Color-bounded hypergraphs, VI: Structural and functional jumps in complexity

Abstract

A stably bounded hypergraph $\mathcal{H}$ is a hypergraph together with four color-bound functions $s$, $t$, $a$ and $b$, each assigning positive integers to the edges. A vertex coloring of $\mathcal{H}$ is considered proper if each edge $E$ has at least $s\left(E\right)$ and at most $t\left(E\right)$ different colors assigned to its vertices, moreover each color occurs on at most $b\left(E\right)$ vertices of $E$, and there exists a color which is repeated at least $a\left(E\right)$ times inside $E$. The lower and the upper chromatic number of $\mathcal{H}$ is the minimum and the maximum possible number of colors, respectively, over all proper colorings. An interval hypergraph is a hypergraph whose vertex set allows a linear ordering such that each edge is a set of consecutive vertices in this order.

We study the time complexity of testing colorability and determining the lower and upper chromatic numbers. A complete solution is presented for interval hypergraphs without overlapping edges.
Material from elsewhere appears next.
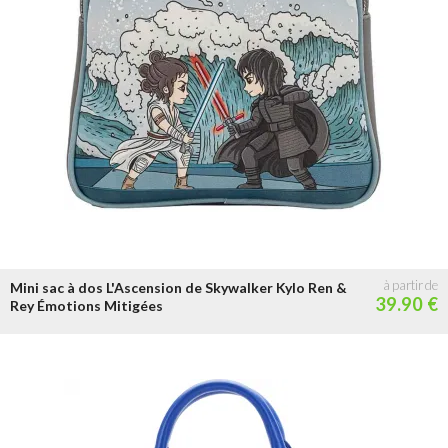
Mini sac à dos L'Ascension de Skywalker Kylo Ren &
39.90 €
Rey Émotions Mitigées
Complexity depends both on problem type and on the combination of color-bound functions applied, except that all the three coloring problems are NP-hard for the function pair $a,b$ and its extensions. For the tractable classes, linear-time algorithms are designed. It also depends on problem type and function set whether complexity jumps from polynomial to NP-hard if the instance is allowed to contain overlapping intervals. Comparison is facilitated with three handy tables which also include further structure classes.